第三話
僕は彼女がYであることを認めた。Yとはヤリ……のことだ。
それはとても受け入れがたいことだった。物理の授業で、光は粒子であり波でもあるとか言われるより、ずっと受け入れがたいことだった。しかし僕は、なぜか不思議な程落ち付いていた。
僕は佐藤さんが入った男子トイレに入ることにした。だってそうだろう。佐藤さんがXだろうとYだろうと、僕は佐藤さんを観察するんだ。
心配には及ばない。Yの生態に詳しい訳ではないが、YがトイレでYセツな行為をするとしたら、個室の中のはずだ。僕が男子トイレに入っていったところで単なる足音としか認識されない。
そうと決まれば早速、スマホを録音モードにセットして、と。いざ。
「……あれ。おかしいな」
佐藤さんの姿は何処にも無かった。
小便器は全部空いていて、三つの個室も全てドアが開いていた。念のため個室の中まで入るが、誰も居ない。
僕は思いついて、掃除用具入れのロッカーの中を調べてみた。しかしそこにも何もない。何もないとはおかしいが、どういう訳か掃除用具すらない。
おかしい。僕はこの△△地区まで佐藤さんをつけてきて、彼女が男子トイレに入るところを確かに目撃した。ぐちゃぐちゃと下らない思考をしている間も、トイレの出入り口からは目を離さなかった。その間、佐藤さんはトイレからは出来てきていなかった。
だのに、だ。男子トイレの中に彼女はいない。
僕はトイレの奥に設えられた窓に目をやった。
窓には鍵がかかっていた。鍵を開けて外を見てみた。草の生えた小さい空き地のようになっていて、向こうの通りに出られそうではあった。しかし、彼女がここから出たとしたら、今僕が見たときに鍵が掛かっていた説明がつかない。内側からしか鍵は掛からないのだから。
僕は女子トイレに入った。
いいか、真実は一つだが、きみたちが考えているのがそうだとは限らないのだぞ。
「僕」は「私」かも知れないのだ。そういうことにしといてくれ。
女子トイレにも誰も居なかった。小便器は無かったし、個室は全て空いていた。掃除用具入れにも怪しい点はなかった。こちらには掃除道具一式がしっかり入っていたが。

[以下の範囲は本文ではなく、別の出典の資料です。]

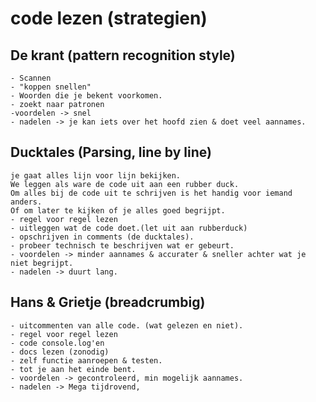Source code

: # code lezen (strategien) 

## De krant (pattern recognition style)
    - Scannen
    - "koppen snellen"
    - Woorden die je bekent voorkomen. 
    - zoekt naar patronen
    -voordelen -> snel
    - nadelen -> je kan iets over het hoofd zien & doet veel aannames.

## Ducktales (Parsing, line by line)
    je gaat alles lijn voor lijn bekijken. 
    We leggen als ware de code uit aan een rubber duck.
    Om alles bij de code uit te schrijven is het handig voor iemand anders.
    Of om later te kijken of je alles goed begrijpt. 
    - regel voor regel lezen
    - uitleggen wat de code doet.(let uit aan rubberduck)
    - opschrijven in comments (de ducktales).
    - probeer technisch te beschrijven wat er gebeurt.
    - voordelen -> minder aannames & accurater & sneller achter wat je niet begrijpt.
    - nadelen -> duurt lang. 

## Hans & Grietje (breadcrumbig)
    - uitcommenten van alle code. (wat gelezen en niet).
    - regel voor regel lezen
    - code console.log'en
    - docs lezen (zonodig)
    - zelf functie aanroepen & testen.
    - tot je aan het einde bent. 
    - voordelen -> gecontroleerd, min mogelijk aannames.  
    - nadelen -> Mega tijdrovend,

女子トイレから出るところを目撃されてはまずい。だから僕は窓から出た。鍵はかけられないが、トイレの窓が全開になっていたところで大して怪しむ人間もいないだろう。
草の生えた小さな空き地に降り立ち、トイレの建物をぐるっと周ってもとの位置に戻ってきた。トイレの正しい出入り口だ。
僕は佐藤さんの手がかりを得るべく、唯一不審な点があった男子トイレの掃除用具のロッカーを再び調べることにした。